Parecía que Navidad me estaba confiando un secreto muy profundo. Empecé a pensar que aquellos ojos brillantes podrían tener detrás la luz de la locura.

—¿De dónde es usted? —le pregunté, porque no tenía acento sureño.

—De Massachusetts —dijo—. Newton, junto a Boston. ¿Ha estado allí alguna vez?

—Una vez en Boston. Un compañero del ejército me llevó allí cuando nos dejaron en Baltimore, después de la guerra. ¿Su familia es de allí?

—Crispus Attucks era uno de mis antepasados —dijo Black, asintiendo con la cabeza, pero sin orgullo en su voz—. Mis primeros parientes americanos fueron sirvientes contratados. Se enorgullecían de que nadie en nuestro linaje fue jamás esclavo.

Había algo de irrevocable en cada frase que pronunciaba. Era como si también perteneciese a la realeza y no estuviese acostumbrado a las conversaciones vulgares.

—Attucks, ¿eh? —dije, intentando seguir la conversación—. Participó en la revolución, creo.

—Los hombres de mi familia participaron en todas las guerras americanas —dijo, de nuevo con un deje de inestabilidad—. La de 1812, la española y americana, y por supuesto, la guerra civil. Yo mismo luché en Europa, contra Japón, contra los coreanos y contra los vietnamitas.

—Aquí tiene, señor Rawlins —dijo Pascua Amanecer. Estaba de pie a mi lado con un vaso de refresco lleno de agua en una mano, y el whisky de su padre en la otra.

A juzgar por su rostro moreno y esbelto y sus rasgos sospeché que Pascua procedía de la última campaña de Black.

Ella le entregó el whisky a su padre.

—Gracias, cariño —dijo, de pronto humano y presente.

—¿Pascua procede de Vietnam? —pregunté.

—Es hija mía —dijo—. Es lo único que importa.

De acuerdo.

—¿Qué rango tenía? —pregunté.

—Al cabo de un tiempo, ya no importaba —dijo—. Era coronel en Nam. Pero trabajábamos en grupos de uno. Uno no ostenta ningún rango, si no hay nadie más. Cubiertos de barro y en busca de sangre, no éramos más que salvajes. ¿Cómo va a tener rango un salvaje?

Clavó sus brillantes ojos en los míos y creo que me olvidé de todos los problemas con los que había atravesado aquella puerta.
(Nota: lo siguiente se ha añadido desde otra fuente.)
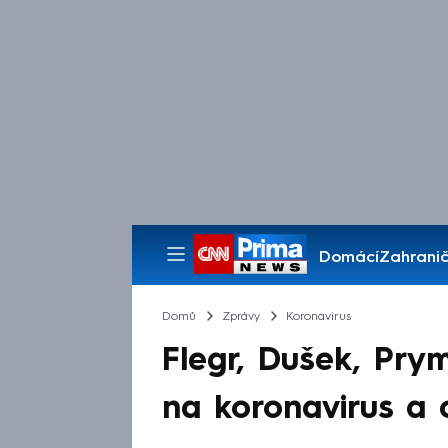
Domácí
Zahranič
Pořady
Domů
Zprávy
Koronavirus
Flegr, Dušek, Prym
na koronavirus a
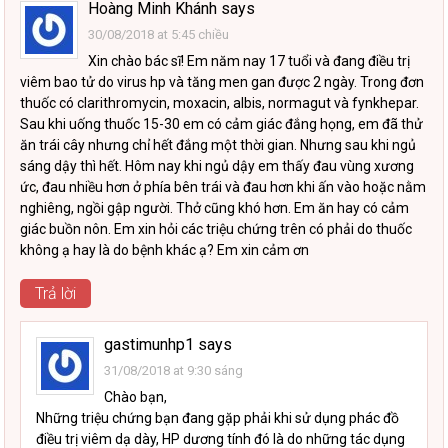
Hoàng Minh Khánh
says
30/08/2018 at 5:45 chiều
Xin chào bác sĩ! Em năm nay 17 tuổi và đang điều trị
viêm bao tử do virus hp và tăng men gan được 2 ngày. Trong đơn
thuốc có clarithromycin, moxacin, albis, normagut và fynkhepar.
Sau khi uống thuốc 15-30 em có cảm giác đắng họng, em đã thử
ăn trái cây nhưng chỉ hết đắng một thời gian. Nhưng sau khi ngủ
sáng dậy thì hết. Hôm nay khi ngủ dậy em thấy đau vùng xương
ức, đau nhiều hơn ở phía bên trái và đau hơn khi ấn vào hoặc nằm
nghiêng, ngồi gập người. Thở cũng khó hơn. Em ăn hay có cảm
giác buồn nôn. Em xin hỏi các triệu chứng trên có phải do thuốc
không ạ hay là do bệnh khác ạ? Em xin cảm ơn
Trả lời
gastimunhp1
says
31/08/2018 at 9:30 sáng
Chào bạn,
Những triệu chứng bạn đang gặp phải khi sử dụng phác đồ
điều trị viêm dạ dày, HP dương tính đó là do những tác dụng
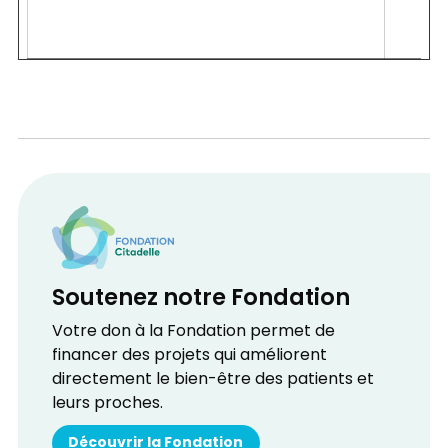
Soutenez notre Fondation
Votre don à la Fondation permet de
financer des projets qui améliorent
directement le bien-être des patients et
leurs proches.
Découvrir la Fondation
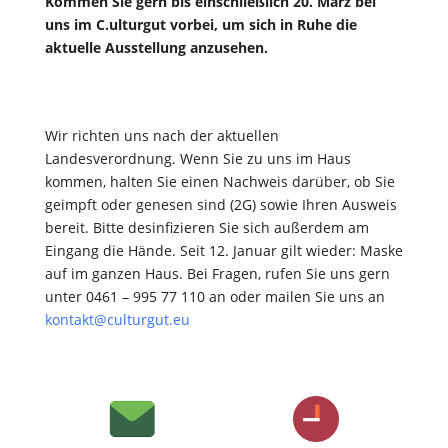
Kommen Sie gern bis einschließlich 20. März bei
uns im C.ulturgut vorbei, um sich in Ruhe die
aktuelle Ausstellung anzusehen.
Wir richten uns nach der aktuellen
Landesverordnung. Wenn Sie zu uns im Haus
kommen, halten Sie einen Nachweis darüber, ob Sie
geimpft oder genesen sind (2G) sowie Ihren Ausweis
bereit. Bitte desinfizieren Sie sich außerdem am
Eingang die Hände. Seit 12. Januar gilt wieder: Maske
auf im ganzen Haus. Bei Fragen, rufen Sie uns gern
unter 0461 – 995 77 110 an oder mailen Sie uns an
kontakt@culturgut.eu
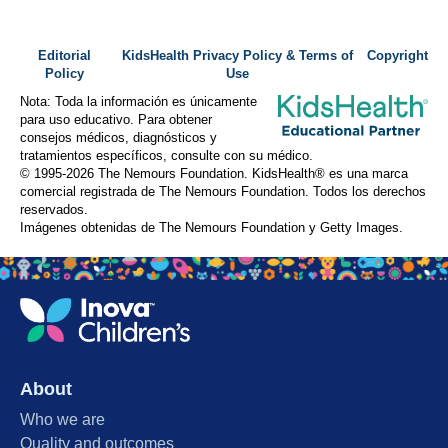
Editorial
KidsHealth Privacy Policy & Terms of
Copyright
Policy
Use
Nota: Toda la información es únicamente
para uso educativo. Para obtener
consejos médicos, diagnósticos y
tratamientos específicos, consulte con su médico.
© 1995-
2026 The Nemours Foundation. KidsHealth® es una marca
comercial registrada de The Nemours Foundation. Todos los derechos
reservados.
Imágenes obtenidas de The Nemours Foundation y Getty Images.
About
Who we are
Quality and outcomes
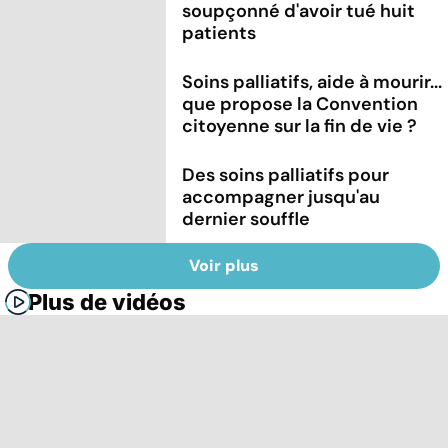
soupçonné d'avoir tué huit
patients
Soins palliatifs, aide à mourir...
que propose la Convention
citoyenne sur la fin de vie ?
Des soins palliatifs pour
accompagner jusqu'au
dernier souffle
Voir plus
Plus de vidéos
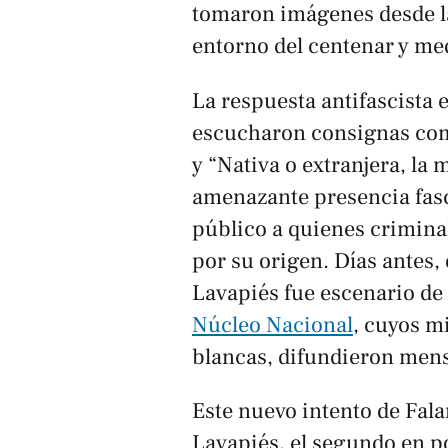
tomaron imágenes desde las 
entorno del centenar y med
La respuesta antifascista 
escucharon consignas com
y “Nativa o extranjera, la 
amenazante presencia fasci
público a quienes criminal
por su origen. Días antes,
Lavapiés fue escenario d
Núcleo Nacional
, cuyos m
blancas, difundieron mensa
Este nuevo intento de Fala
Lavapiés, el segundo en p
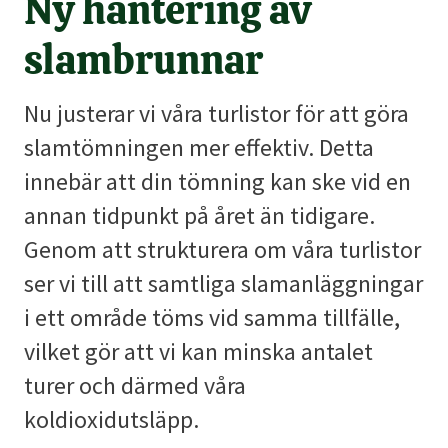
Ny hantering av
slambrunnar
Nu justerar vi våra turlistor för att göra
slamtömningen mer effektiv. Detta
innebär att din tömning kan ske vid en
annan tidpunkt på året än tidigare.
Genom att strukturera om våra turlistor
ser vi till att samtliga slamanläggningar
i ett område töms vid samma tillfälle,
vilket gör att vi kan minska antalet
turer och därmed våra
koldioxidutsläpp.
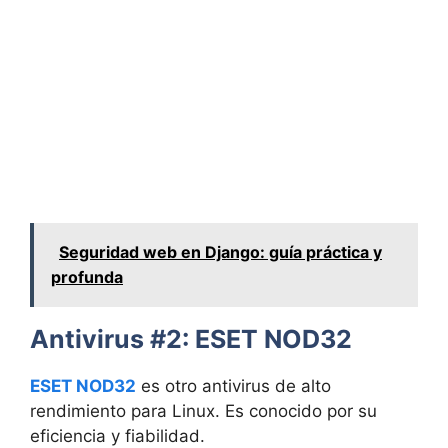
Seguridad web en Django: guía práctica y
profunda
Antivirus #2: ESET NOD32
ESET NOD32
es otro antivirus de alto
rendimiento para Linux. Es conocido por su
eficiencia y fiabilidad.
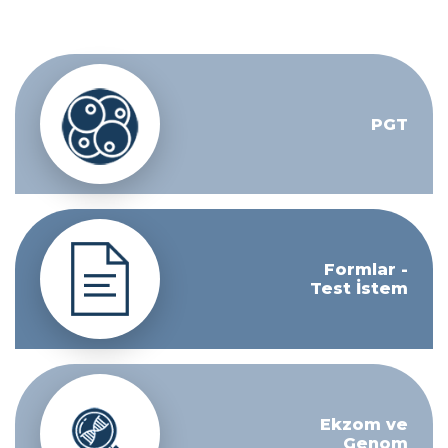
PGT
Formlar -
Test İstem
Ekzom ve
Genom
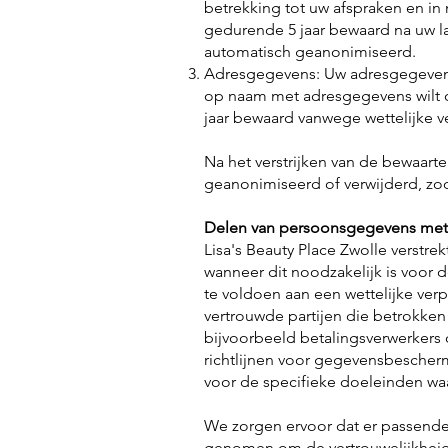
betrekking tot uw afspraken en i
gedurende 5 jaar bewaard na uw l
automatisch geanonimiseerd.
Adresgegevens: Uw adresgegevens
op naam met adresgegevens wilt 
jaar bewaard vanwege wettelijke v
Na het verstrijken van de bewaar
geanonimiseerd of verwijderd, zoda
Delen van persoonsgegevens met
Lisa's Beauty Place Zwolle verstr
wanneer dit noodzakelijk is voor
te voldoen aan een wettelijke ver
vertrouwde partijen die betrokken 
bijvoorbeeld betalingsverwerkers 
richtlijnen voor gegevensbesche
voor de specifieke doeleinden waar
We zorgen ervoor dat er passende
genomen om de vertrouwelijkheid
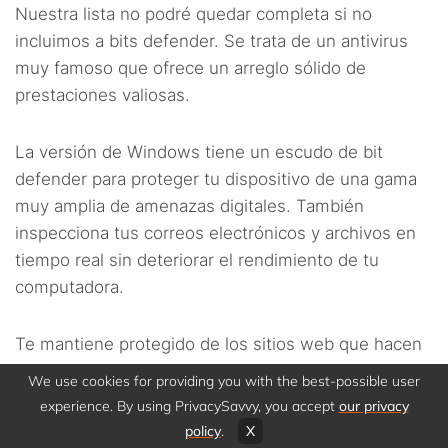
Nuestra lista no podré quedar completa si no
incluimos a bits defender. Se trata de un antivirus
muy famoso que ofrece un arreglo sólido de
prestaciones valiosas.
La versión de Windows tiene un escudo de bit
defender para proteger tu dispositivo de una gama
muy amplia de amenazas digitales. También
inspecciona tus correos electrónicos y archivos en
tiempo real sin deteriorar el rendimiento de tu
computadora.
Te mantiene protegido de los sitios web que hacen
revisando con mucho detalle cada sitio web que
We use cookies for providing you with the best-possible user
visitas para asegurarse que no se trata de una
experience. By using PrivacySavvy, you accept
our privacy
amenaza que pueda resultar en el robo de tus
policy
.
X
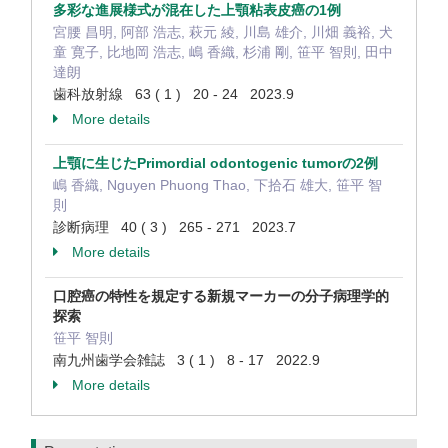
多彩な進展様式が混在した上顎粘表皮癌の1例
宮腰 昌明, 阿部 浩志, 萩元 綾, 川島 雄介, 川畑 義裕, 犬
童 寛子, 比地岡 浩志, 嶋 香織, 杉浦 剛, 笹平 智則, 田中
達朗
歯科放射線 63 ( 1 ) 20 - 24 2023.9
More details
上顎に生じたPrimordial odontogenic tumorの2例
嶋 香織, Nguyen Phuong Thao, 下拾石 雄大, 笹平 智
則
診断病理 40 ( 3 ) 265 - 271 2023.7
More details
口腔癌の特性を規定する新規マーカーの分子病理学的
探索
笹平 智則
南九州歯学会雑誌 3 ( 1 ) 8 - 17 2022.9
More details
Pascua Amanecer vino a su lado y se apoyó en su rodilla.

Él la miró y colocó una gigantesca mano en su cabeza. Podría asegurar que su contacto era ligero porque ella hizo presión al notar la caricia.

—La guerra ha cambiado a lo largo de mi vida, señor Rawlins —decía Navidad Black—. En tiempos, yo sabía quién era el enemigo. Estaba claro como el agua. Pero ahora… ahora nos envían a matar a hombres que no nos han hecho nada, y que no opinan nada, ni en un sentido ni en otro, de América ni del modo de vida americano. Cuando me di cuenta de que estaba asesinando a hombres y mujeres inocentes, supe que el linaje de soldados debía llegar a su fin conmigo.

Navidad Black nunca se habría llevado bien con los chicos de la calle. Cada palabra que decía era la última sobre el tema. Me gustaba el tipo, aunque sabía que estaba loco. Pero ignoraba por completo por qué me encontraba yo allí.